The nurses also made molds of Marvella's hands and feet for us, as well as copies of her footprints and handprints. Another nurse crocheted a hat for Marvella in between doing things for us, while another made her a bracelet.

I am in awe of the love that the staff showed to us, but most importantly to Marvella.

The last couple hours of her life were the hardest moments of our life, moments that no parent should ever have to go through. She started to have seizures and would stop breathing at times.

It was very hard for me the first couple weeks after her death, having to remember her struggle in the end. But what comforts me now is knowing that through her whole life here in those 44 hours, she was shown nothing but love.

And in her final moments, she was in her mommy's arms where she knew she was safe and loved.

Marvella Jean Love, baby with anencephaly

A photographer came from "Now I Lay Me Down to Sleep", which is an organization where photographers take photos of terminal babies at no cost. We received amazing photos both in the delivery room and after that we will treasure forever.

As of today, it is almost 8 weeks since Marvella has passed. The wound is still open and the pain is still strong, but each day is a new day and each day is different.

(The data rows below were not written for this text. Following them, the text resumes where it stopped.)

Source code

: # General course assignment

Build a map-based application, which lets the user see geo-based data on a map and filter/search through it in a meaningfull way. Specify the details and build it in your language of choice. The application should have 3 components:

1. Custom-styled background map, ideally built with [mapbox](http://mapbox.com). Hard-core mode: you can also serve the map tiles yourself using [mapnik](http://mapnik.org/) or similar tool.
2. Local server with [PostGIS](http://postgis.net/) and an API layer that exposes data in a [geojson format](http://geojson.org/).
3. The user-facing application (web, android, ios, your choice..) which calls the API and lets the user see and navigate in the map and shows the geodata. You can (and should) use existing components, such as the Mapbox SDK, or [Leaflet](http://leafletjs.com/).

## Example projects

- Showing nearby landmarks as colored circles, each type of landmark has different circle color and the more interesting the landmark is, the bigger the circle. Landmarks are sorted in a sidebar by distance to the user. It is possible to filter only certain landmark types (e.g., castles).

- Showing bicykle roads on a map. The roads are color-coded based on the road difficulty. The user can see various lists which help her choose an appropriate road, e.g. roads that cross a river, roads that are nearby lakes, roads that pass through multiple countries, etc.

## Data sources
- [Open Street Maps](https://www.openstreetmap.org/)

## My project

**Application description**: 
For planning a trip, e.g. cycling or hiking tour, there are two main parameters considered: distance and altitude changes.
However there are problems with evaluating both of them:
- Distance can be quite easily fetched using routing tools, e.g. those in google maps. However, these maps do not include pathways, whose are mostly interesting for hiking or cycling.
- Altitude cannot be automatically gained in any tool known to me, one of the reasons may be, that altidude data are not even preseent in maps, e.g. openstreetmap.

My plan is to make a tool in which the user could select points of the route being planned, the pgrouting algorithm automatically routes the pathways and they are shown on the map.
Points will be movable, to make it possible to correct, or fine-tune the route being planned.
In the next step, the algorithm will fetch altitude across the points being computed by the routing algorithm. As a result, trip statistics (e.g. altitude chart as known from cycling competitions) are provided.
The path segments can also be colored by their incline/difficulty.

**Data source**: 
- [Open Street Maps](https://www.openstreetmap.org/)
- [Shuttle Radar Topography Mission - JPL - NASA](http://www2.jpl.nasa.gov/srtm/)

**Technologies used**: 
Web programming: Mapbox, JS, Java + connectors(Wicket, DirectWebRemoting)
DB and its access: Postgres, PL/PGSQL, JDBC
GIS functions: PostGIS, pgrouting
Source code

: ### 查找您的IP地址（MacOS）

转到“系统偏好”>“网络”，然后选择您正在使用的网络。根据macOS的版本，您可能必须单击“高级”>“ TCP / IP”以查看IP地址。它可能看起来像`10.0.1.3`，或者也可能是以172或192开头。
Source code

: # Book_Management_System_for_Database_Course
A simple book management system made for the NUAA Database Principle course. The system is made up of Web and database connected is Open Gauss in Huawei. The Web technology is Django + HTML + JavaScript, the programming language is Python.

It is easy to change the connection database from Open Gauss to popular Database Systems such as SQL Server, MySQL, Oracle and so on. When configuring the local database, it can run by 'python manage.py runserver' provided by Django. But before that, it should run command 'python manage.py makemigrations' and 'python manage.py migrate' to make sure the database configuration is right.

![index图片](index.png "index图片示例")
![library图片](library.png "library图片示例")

I will continue to move along. I do question God's plan and wonder why we didn't get the miracle we had so fervently prayed for. I constantly ask God, "Why did this have to happen to ME?"

But, Marvella was still a miracle and I am SO thankful for the amount of time that we did get to share with her. I cannot wait until the day I can spend eternity with her. Until then, I want to live my life for her. I want to spread awareness and love for her. After all, Marvella showed me what true, unconditional, never ending love really is.

For anyone else going through this, know that you will be okay one day. I believe that I will be too.

"A time to weep, and a time to laugh; a time to mourn, and a time to dance." - Ecclesiastes 3:4

This is your time to mourn, it is okay.